There are quite some mistakes to be made when you’re designing and developing e-learning. Here’s a list with 10 common mistakes that are easy to prevent or fix.
You don’t need a course.
Yep that’s right. A lot of courses are being developed that shouldn’t exist at all. Ask yourself: “What is the actual business need?”. Simply because there is a desire to build a course doesn’t mean there is a need for it. Is it the best and/or cheapest solution to solve the problem for which the training is requested? If not… don’t even go there.
Don’t just start… Prepare!
So you’ve assessed if a course is the best solution. If you want to make that course an effective and meaningful learning solution make sure you know all you need to do exactly that. What is the actual problem? What is the target audience? What has been tried already? What is going wrong now? How do we measure success? What is the budget? What platform(s) will the course be accessed on? Are there accessibility requirements? Is it something that will be translated into additional languages? Who are the stakeholders? These are just a few simple questions you absolutely need an answer to before you start doing anything.
Help your subject matter expert!
Eight out of ten times your SME will think everything they know about the topic is important. If you don’t help your SME to see the difference between vital practical information that will address the problem the most effective and efficient way and information overload you’ll end up developing an eBook instead of a course. Show them the power of real world examples and if need be how they can refer to ‘additional information’ e.g. via an additional resources page. My mantra when working with SME’s is: “Is this information absolutely required to meet our learning objective(s)?”.
Respect your learner!
Your learners are not complete idiots, so don’t treat them as such. Give them what they need and challenge them. If you want any kind of transfer of knowledge or skills you need to give them meaningful information and activities.That way the learner has to work for his newly acquired skills and will experience a sense of accomplishment when they finish a task. Anything else will be perceived as boring and will have little to no effect.

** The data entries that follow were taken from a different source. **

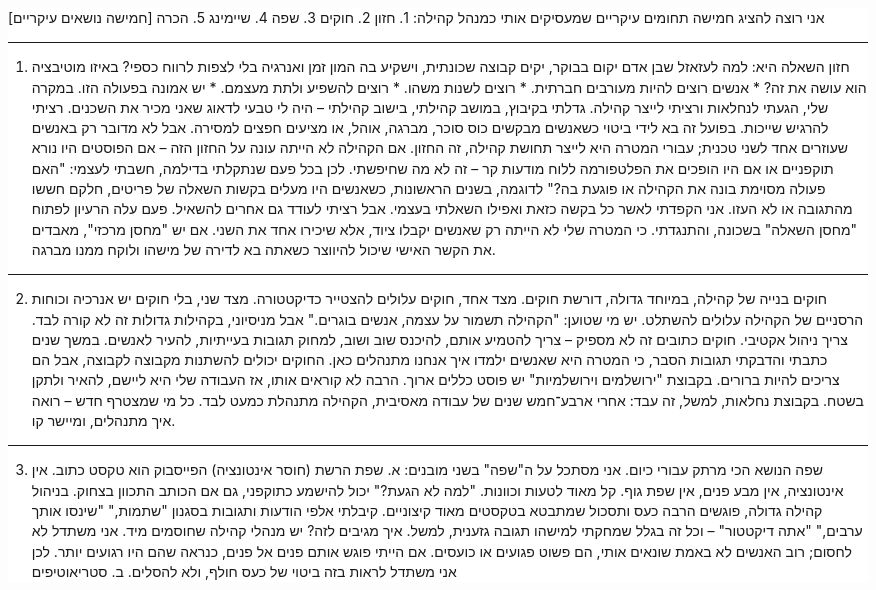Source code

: 
[חמישה נושאים עיקריים]
 אני רוצה להציג חמישה תחומים עיקריים שמעסיקים אותי כמנהל קהילה:
               1. חזון
               2. חוקים
               3. שפה
               4. שיימינג
               5. הכרה
________________


1. חזון
השאלה היא: למה לעזאזל שבן אדם יקום בבוקר, יקים קבוצה שכונתית, וישקיע בה המון זמן ואנרגיה בלי לצפות לרווח כספי? באיזו מוטיבציה הוא עושה את זה?
               * אנשים רוצים להיות מעורבים חברתית.
               * רוצים לשנות משהו.
               * רוצים להשפיע ולתת מעצמם.
               * יש אמונה בפעולה הזו.
במקרה שלי, הגעתי לנחלאות ורציתי לייצר קהילה. גדלתי בקיבוץ, במושב קהילתי, בישוב קהילתי – היה לי טבעי לדאוג שאני מכיר את השכנים. רציתי להרגיש שייכות.
בפועל זה בא לידי ביטוי כשאנשים מבקשים כוס סוכר, מברגה, אוהל, או מציעים חפצים למסירה. אבל לא מדובר רק באנשים שעוזרים אחד לשני טכנית; עבורי המטרה היא לייצר תחושת קהילה, זה החזון.
אם הקהילה לא הייתה עונה על החזון הזה – אם הפוסטים היו נורא תוקפניים או אם היו הופכים את הפלטפורמה ללוח מודעות קר – זה לא מה שחיפשתי. לכן בכל פעם שנתקלתי בדילמה, חשבתי לעצמי: "האם פעולה מסוימת בונה את הקהילה או פוגעת בה?"
לדוגמה, בשנים הראשונות, כשאנשים היו מעלים בקשות השאלה של פריטים, חלקם חששו מהתגובה או לא העזו. אני הקפדתי לאשר כל בקשה כזאת ואפילו השאלתי בעצמי. אבל רציתי לעודד גם אחרים להשאיל.
פעם עלה הרעיון לפתוח "מחסן השאלה" בשכונה, והתנגדתי. כי המטרה שלי לא הייתה רק שאנשים יקבלו ציוד, אלא שיכירו אחד את השני. אם יש "מחסן מרכזי", מאבדים את הקשר האישי שיכול להיווצר כשאתה בא לדירה של מישהו ולוקח ממנו מברגה.
________________


2. חוקים
בנייה של קהילה, במיוחד גדולה, דורשת חוקים. מצד אחד, חוקים עלולים להצטייר כדיקטטורה. מצד שני, בלי חוקים יש אנרכיה וכוחות הרסניים של הקהילה עלולים להשתלט.
יש מי שטוען: "הקהילה תשמור על עצמה, אנשים בוגרים." אבל מניסיוני, בקהילות גדולות זה לא קורה לבד. צריך ניהול אקטיבי. חוקים כתובים זה לא מספיק – צריך להטמיע אותם, להיכנס שוב ושוב, למחוק תגובות בעייתיות, להעיר לאנשים.
במשך שנים כתבתי והדבקתי תגובות הסבר, כי המטרה היא שאנשים ילמדו איך אנחנו מתנהלים כאן. החוקים יכולים להשתנות מקבוצה לקבוצה, אבל הם צריכים להיות ברורים.
בקבוצת "ירושלמים וירושלמיות" יש פוסט כללים ארוך. הרבה לא קוראים אותו, אז העבודה שלי היא ליישם, להאיר ולתקן בשטח.
בקבוצת נחלאות, למשל, זה עבד: אחרי ארבע־חמש שנים של עבודה מאסיבית, הקהילה מתנהלת כמעט לבד. כל מי שמצטרף חדש – רואה איך מתנהלים, ומיישר קו.
________________


3. שפה
הנושא הכי מרתק עבורי כיום. אני מסתכל על ה"שפה" בשני מובנים:
א. שפת הרשת (חוסר אינטונציה)
 הפייסבוק הוא טקסט כתוב. אין אינטונציה, אין מבע פנים, אין שפת גוף. קל מאוד לטעות וכוונות. "למה לא הגעת?" יכול להישמע כתוקפני, גם אם הכותב התכוון בצחוק.
בניהול קהילה גדולה, פוגשים הרבה כעס ותסכול שמתבטא בטקסטים מאוד קיצוניים. קיבלתי אלפי הודעות ותגובות בסגנון "שתמות," "שינסו אותך ערבים," "אתה דיקטטור" – וכל זה בגלל שמחקתי למישהו תגובה גזענית, למשל.
איך מגיבים לזה? יש מנהלי קהילה שחוסמים מיד. אני משתדל לא לחסום; רוב האנשים לא באמת שונאים אותי, הם פשוט פגועים או כועסים. אם הייתי פוגש אותם פנים אל פנים, כנראה שהם היו רגועים יותר. לכן אני משתדל לראות בזה ביטוי של כעס חולף, ולא להסלים.
ב. סטריאוטיפים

These four are big ones but relatively easy to prevent or fix.
Now let’s take a look at some very practical design mistakes.
If they cannot navigate, they won’t.
Keep your course navigation simple and consistent. Do not try to be clever simply because you want to try something different. Something that might seem like your next creative Mona Lisa might be your users MC Escher. There is nothing so frustrating as trying to take a course and getting lost along the way. The same thing can be said by locking your navigation, forcing people to spend X amount of time on a page etc. Most students will abandon your course faster than the roadrunner.
Clean up your mess!
I often see courses that are just a complete mess. Slides copied from various sources having different color styles, writing styles ,photography styles, button styles and layout styles. Pages that are crammed with text (if we reduce the font size it just might fit) or overloaded with animations. Consistency is key here. Do not burden your user with all that clutter as they’ll try to attach meaning to all kinds of things they don’t need to. This is one of those times a template might come in handy.
Give them a way out…
When your user has reached the final slide of your course don’t let it be the final slide. Add an exit slide explaining they can now close the course, suggest additional resources and/or whom to contact if they have additional questions. You do not want their last thought of your course to be: “Am I done now? What do I need to do? Have I done something wrong?”.
If you’re going to assess your students knowledge using a quiz take it seriously. Provide meaningful questions and give meaningful feedback. In my experience this is one of the most neglected areas of e-learning. I see so many quizzes I could pass just slamming my head against the keyboard. If I do accidently hit the wrong answer my feedback will most likely be: “Incorrect, click next to continue…”. Making us think by asking challenging questions is how we learn. Give us meaningful feedback and we learn from the experience.
Voice-overs can be a fantastic way to engage learners, it allows you to provide meaning to what is shown on the screen. That is, if you’re doing it right. Never, ever, ever, ever have the text on screen and the voice-over be the same. Learners will be reading paragraph 3 while your voice-over is still blurting out paragraph 1. There is nothing more confusing and it kills all learning. Use it to introduce an activity or give feedback while showing what the narrator is saying. Do you remember those times when someone was giving a presentation and they were reading all the content that was on the slides. Sure you do… do you remember what it was about? $%^&# No!
Scenarios are your friend!
Real world examples help us make sense of things that would remain abstract. There is always some kind of story to be told now matter how small. Yes writing a short text with some bullet points is an easy way to explain the benefits of product X but that doesn’t mean your learners will remember any of it. Creating a short sales scenario will have a much bigger impact. A few simple questions with some good, real-world, choices will do miracles for your course and your students engagement. Don’t you think? Yes, I do! / No, I really don’t / I’m not sure but I’d like to try it!